My script work is always what gets me the most excited. I wrote a pilot called “Big Dumb Monkeys” that came out of a conversation I had with Amanda and Charles Earl (www.bywords.ca) about how few people ever write about living with strange but benign medical things. I am starting a new project, writing with someone very talented, on a Network TV pilot script called “Perverts?” Which I hope, hopefully we hope, to have pitch ready by January.
I am rewriting my feature script “Women” for the 11th time, and hope to have a team in place to produce it next year. Although missing the OAC grant deadline has been a challenge and lesson in stress management. A few weeks ago, I started writing a follow up script called “Men.” Which is a lot of fun.
I recently went back to “Great American Food,” a script I wrote in 2009 about an Organic Beef Jerky Farmer who finds himself in the crosshairs of Big Corporate Jerky. I also picked up, for the first time in 2 years, the third draft of an as of yet untitled screenplay. It’s a kind of Gulliver’s travels inspired morality play wherein an atheist moral-philosopher discovers a society of tiny religious fanatics living inside his rectum.
I have a novel manuscript dedicated to Jeff Blackman that I would like to get out into the world.
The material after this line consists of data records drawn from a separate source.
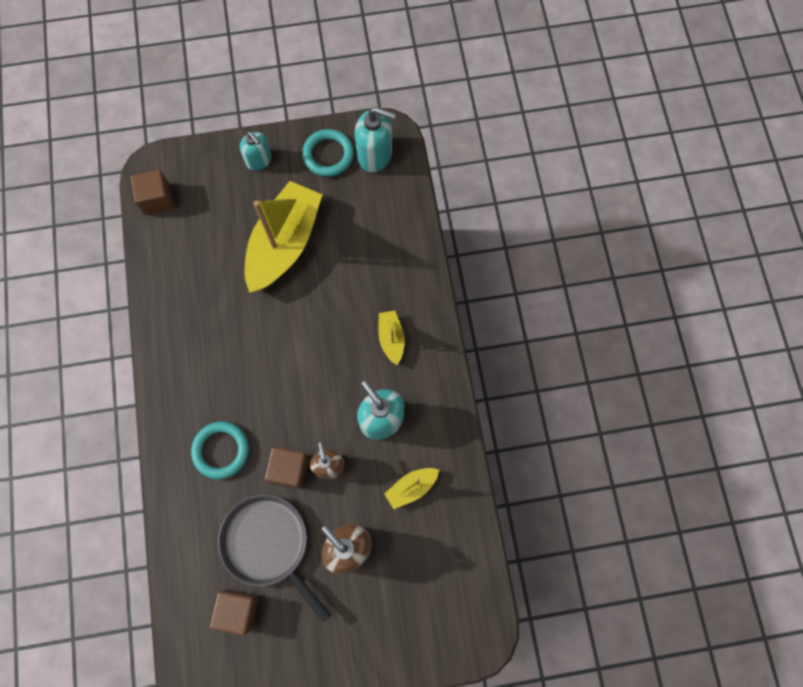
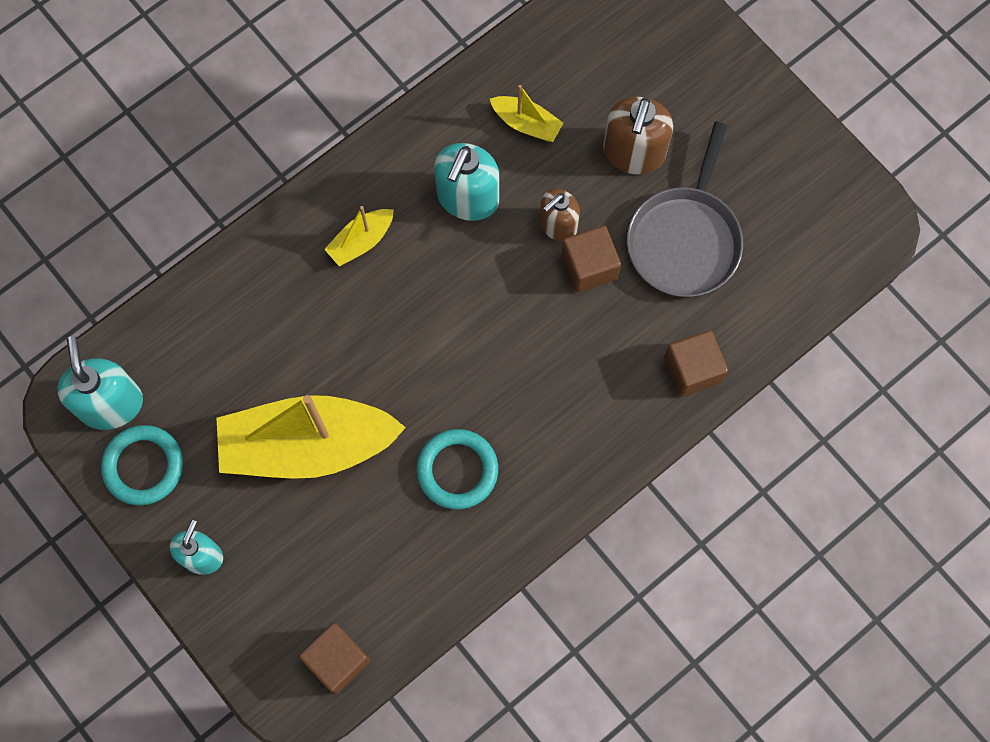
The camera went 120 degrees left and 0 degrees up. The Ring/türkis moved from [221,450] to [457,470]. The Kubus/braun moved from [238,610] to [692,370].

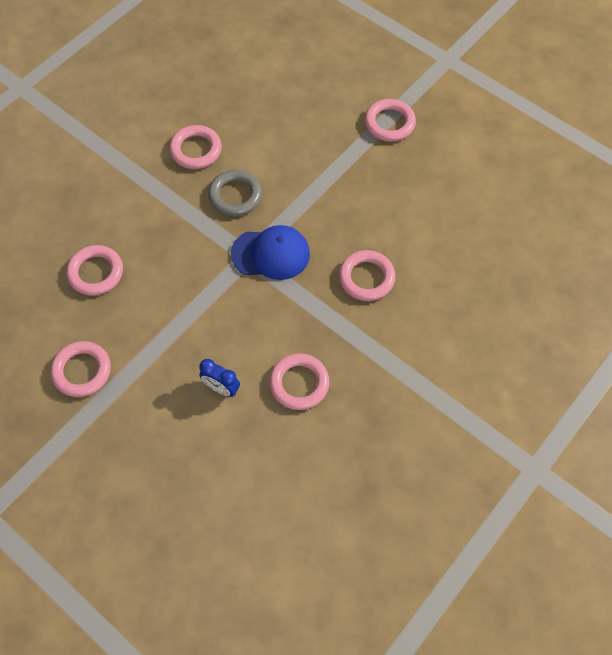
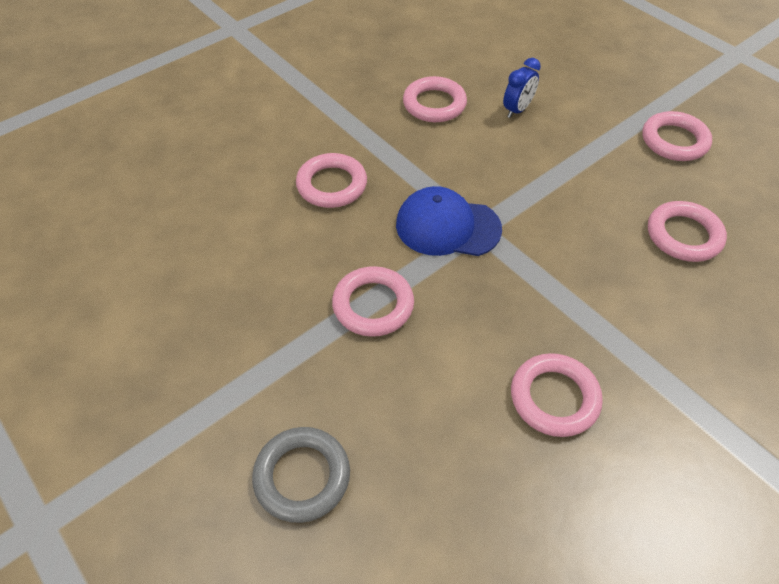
The camera went 170 degrees left and 10 degrees down. The Ring/grau moved from [235,196] to [302,476]. The Ring/rosa moved from [389,123] to [373,305]. The Wecker/blau at [221,388] turned 90 degrees clockwise.

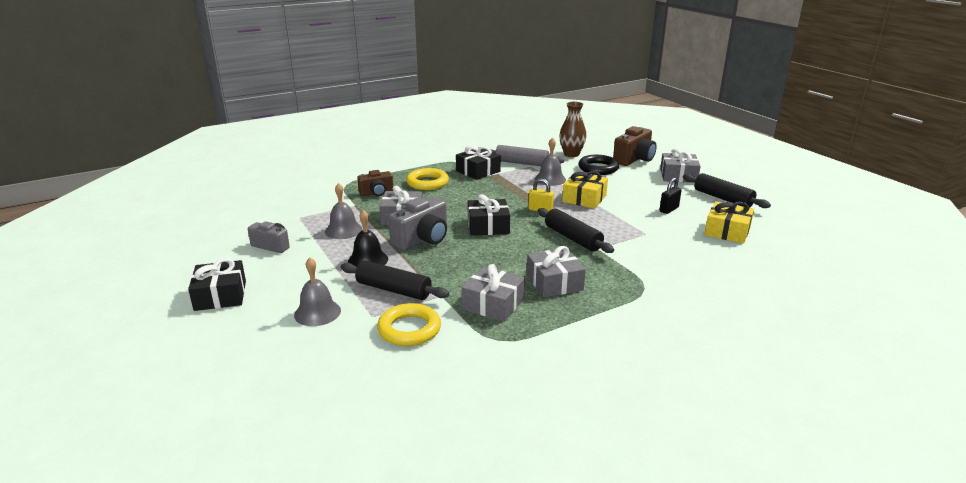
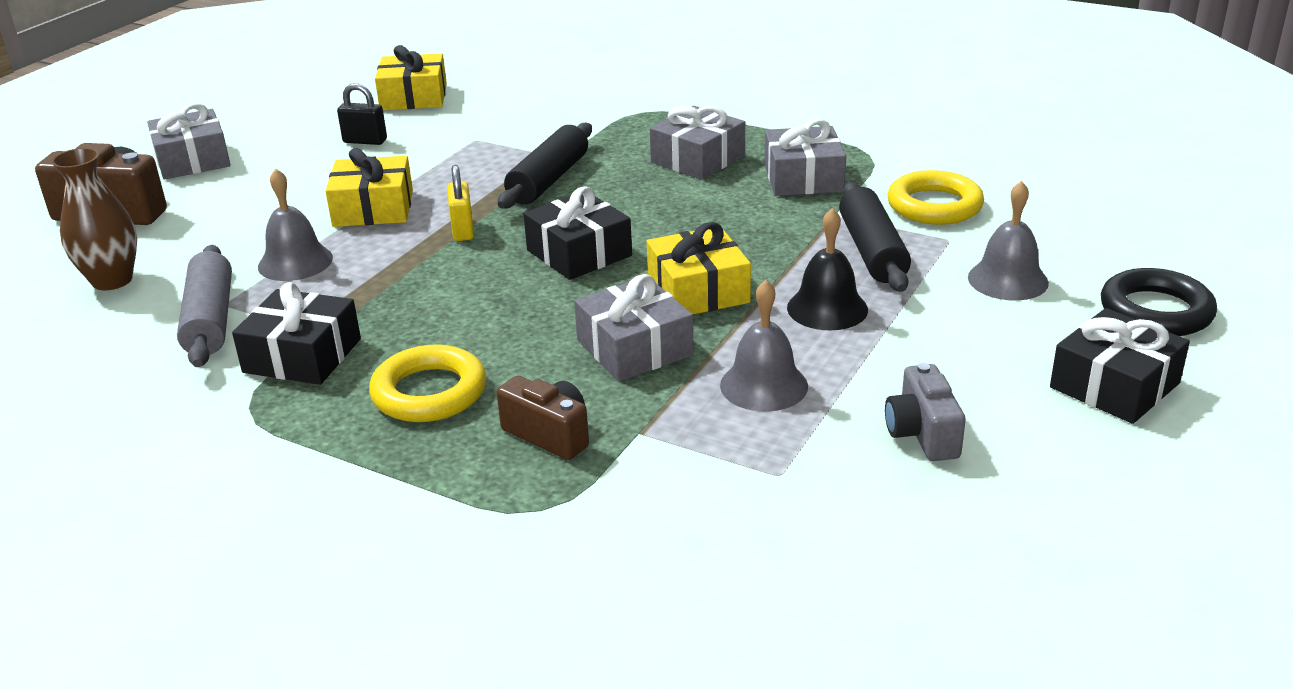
The camera went 120 degrees left and 5 degrees up. The Kamera/grau at [422,239] was replaced by the Geschenk/gelb at [698,290]. The Ring/schwarz moved from [598,168] to [1156,311]. The Nudelholz/schwarz at [722,198] disappeared.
It’s called “Bad Things Happening to Good People Who Don’t Deserve it.”
Oh yeah, and my forthcoming play “Clone Hitler Goes to the Beach” needs to get cast and I need to finalize bookings around the country.
I like to keep busy.
How does your work differ from others of its genre?
I’m not really sure if it does. I mean, I don’t really know what my genre is. Well, that’s not true – it’s comedy. I guess, if I were being honest, I would say that my work differs from other comedy writers because you can tell I am trying really hard.
Wakka Wakka…or whatever. I don’t know – I just write about the things that nest in my head. My house caught fire when I was a kid, because a chimney sweep blocked the flue to keep the birds out. When I started writing I was really afraid of burning out. I guess I still am, because this is literally one of the only things I am good at. So whenever things wake me up at night, or bother me in the shower, I write about them because I don’t want my house to burn down.
Why do I write what I do? How does my writing process work?
Oh jeez. I guess i jumped this question. I write whenever I feel uncomfortable, when I can’t watch a movie or a tv show because something is bothering me too much. When my dog looks at me with that, “I love you David. I don’t know what’s going on but you’re my guy” eye.(1) You can’t disappoint your pets. If you do, that guilt is going to stay. I write when I have to and I have to write pretty often.
I write comedy because I am funny and I like making people laugh. If I wrote tragedy – I’d probably make people laugh and then they’d be disappointed. I don’t like disappointing people -at all.